> _WHAT IS REQUIRED_
An exact, complete copy of the entries is what is needed.

[TASK INPUT]

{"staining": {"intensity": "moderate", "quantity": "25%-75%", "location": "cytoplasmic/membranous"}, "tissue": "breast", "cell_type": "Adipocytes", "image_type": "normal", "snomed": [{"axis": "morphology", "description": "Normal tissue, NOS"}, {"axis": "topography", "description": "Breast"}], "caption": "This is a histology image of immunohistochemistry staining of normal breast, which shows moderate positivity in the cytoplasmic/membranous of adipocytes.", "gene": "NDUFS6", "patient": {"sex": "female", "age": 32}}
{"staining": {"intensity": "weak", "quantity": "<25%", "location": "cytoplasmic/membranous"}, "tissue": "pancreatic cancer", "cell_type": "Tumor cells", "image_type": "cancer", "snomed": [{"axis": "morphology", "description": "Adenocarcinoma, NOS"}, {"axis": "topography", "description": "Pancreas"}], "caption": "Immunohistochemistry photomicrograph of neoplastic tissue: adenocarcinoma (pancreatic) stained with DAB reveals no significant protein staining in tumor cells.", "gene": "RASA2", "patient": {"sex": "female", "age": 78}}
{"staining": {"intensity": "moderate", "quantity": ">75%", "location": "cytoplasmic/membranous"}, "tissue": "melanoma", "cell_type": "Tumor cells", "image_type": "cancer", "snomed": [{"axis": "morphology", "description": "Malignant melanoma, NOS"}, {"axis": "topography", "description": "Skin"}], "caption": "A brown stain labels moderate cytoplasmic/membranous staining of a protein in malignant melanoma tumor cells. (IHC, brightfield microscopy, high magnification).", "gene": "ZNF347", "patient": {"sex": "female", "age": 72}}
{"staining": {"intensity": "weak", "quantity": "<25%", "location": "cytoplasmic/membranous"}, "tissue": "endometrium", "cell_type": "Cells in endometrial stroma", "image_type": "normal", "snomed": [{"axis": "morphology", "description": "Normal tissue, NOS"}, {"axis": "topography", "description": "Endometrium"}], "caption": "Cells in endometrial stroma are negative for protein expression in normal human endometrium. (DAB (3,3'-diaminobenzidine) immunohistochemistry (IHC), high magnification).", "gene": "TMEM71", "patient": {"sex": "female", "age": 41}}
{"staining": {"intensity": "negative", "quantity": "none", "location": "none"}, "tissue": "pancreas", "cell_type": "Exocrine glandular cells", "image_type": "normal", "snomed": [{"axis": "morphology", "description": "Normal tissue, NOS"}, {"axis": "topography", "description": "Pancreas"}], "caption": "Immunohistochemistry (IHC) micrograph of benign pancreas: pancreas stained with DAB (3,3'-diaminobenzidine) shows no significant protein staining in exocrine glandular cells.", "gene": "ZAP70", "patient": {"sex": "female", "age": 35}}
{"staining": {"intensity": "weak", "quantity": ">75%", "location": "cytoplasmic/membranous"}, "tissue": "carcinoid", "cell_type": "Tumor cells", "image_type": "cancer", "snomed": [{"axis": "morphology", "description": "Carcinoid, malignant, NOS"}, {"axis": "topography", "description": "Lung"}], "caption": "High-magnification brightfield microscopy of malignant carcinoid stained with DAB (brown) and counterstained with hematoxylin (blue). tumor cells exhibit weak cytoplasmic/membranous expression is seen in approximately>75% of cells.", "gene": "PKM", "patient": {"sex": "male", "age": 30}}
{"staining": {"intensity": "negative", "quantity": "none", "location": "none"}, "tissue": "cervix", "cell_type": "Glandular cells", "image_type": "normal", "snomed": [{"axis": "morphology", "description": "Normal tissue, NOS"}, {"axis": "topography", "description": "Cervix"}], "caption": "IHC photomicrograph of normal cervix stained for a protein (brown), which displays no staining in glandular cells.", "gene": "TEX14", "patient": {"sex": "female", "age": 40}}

[/TASK INPUT]

> _EXERCISE ANSWER_
{"staining": {"intensity": "moderate", "quantity": "25%-75%", "location": "cytoplasmic/membranous"}, "tissue": "breast", "cell_type": "Adipocytes", "image_type": "normal", "snomed": [{"axis": "morphology", "description": "Normal tissue, NOS"}, {"axis": "topography", "description": "Breast"}], "caption": "This is a histology image of immunohistochemistry staining of normal breast, which shows moderate positivity in the cytoplasmic/membranous of adipocytes.", "gene": "NDUFS6", "patient": {"sex": "female", "age": 32}}
{"staining": {"intensity": "weak", "quantity": "<25%", "location": "cytoplasmic/membranous"}, "tissue": "pancreatic cancer", "cell_type": "Tumor cells", "image_type": "cancer", "snomed": [{"axis": "morphology", "description": "Adenocarcinoma, NOS"}, {"axis": "topography", "description": "Pancreas"}], "caption": "Immunohistochemistry photomicrograph of neoplastic tissue: adenocarcinoma (pancreatic) stained with DAB reveals no significant protein staining in tumor cells.", "gene": "RASA2", "patient": {"sex": "female", "age": 78}}
{"staining": {"intensity": "moderate", "quantity": ">75%", "location": "cytoplasmic/membranous"}, "tissue": "melanoma", "cell_type": "Tumor cells", "image_type": "cancer", "snomed": [{"axis": "morphology", "description": "Malignant melanoma, NOS"}, {"axis": "topography", "description": "Skin"}], "caption": "A brown stain labels moderate cytoplasmic/membranous staining of a protein in malignant melanoma tumor cells. (IHC, brightfield microscopy, high magnification).", "gene": "ZNF347", "patient": {"sex": "female", "age": 72}}
{"staining": {"intensity": "weak", "quantity": "<25%", "location": "cytoplasmic/membranous"}, "tissue": "endometrium", "cell_type": "Cells in endometrial stroma", "image_type": "normal", "snomed": [{"axis": "morphology", "description": "Normal tissue, NOS"}, {"axis": "topography", "description": "Endometrium"}], "caption": "Cells in endometrial stroma are negative for protein expression in normal human endometrium. (DAB (3,3'-diaminobenzidine) immunohistochemistry (IHC), high magnification).", "gene": "TMEM71", "patient": {"sex": "female", "age": 41}}
{"staining": {"intensity": "negative", "quantity": "none", "location": "none"}, "tissue": "pancreas", "cell_type": "Exocrine glandular cells", "image_type": "normal", "snomed": [{"axis": "morphology", "description": "Normal tissue, NOS"}, {"axis": "topography", "description": "Pancreas"}], "caption": "Immunohistochemistry (IHC) micrograph of benign pancreas: pancreas stained with DAB (3,3'-diaminobenzidine) shows no significant protein staining in exocrine glandular cells.", "gene": "ZAP70", "patient": {"sex": "female", "age": 35}}
{"staining": {"intensity": "weak", "quantity": ">75%", "location": "cytoplasmic/membranous"}, "tissue": "carcinoid", "cell_type": "Tumor cells", "image_type": "cancer", "snomed": [{"axis": "morphology", "description": "Carcinoid, malignant, NOS"}, {"axis": "topography", "description": "Lung"}], "caption": "High-magnification brightfield microscopy of malignant carcinoid stained with DAB (brown) and counterstained with hematoxylin (blue). tumor cells exhibit weak cytoplasmic/membranous expression is seen in approximately>75% of cells.", "gene": "PKM", "patient": {"sex": "male", "age": 30}}
{"staining": {"intensity": "negative", "quantity": "none", "location": "none"}, "tissue": "cervix", "cell_type": "Glandular cells", "image_type": "normal", "snomed": [{"axis": "morphology", "description": "Normal tissue, NOS"}, {"axis": "topography", "description": "Cervix"}], "caption": "IHC photomicrograph of normal cervix stained for a protein (brown), which displays no staining in glandular cells.", "gene": "TEX14", "patient": {"sex": "female", "age": 40}}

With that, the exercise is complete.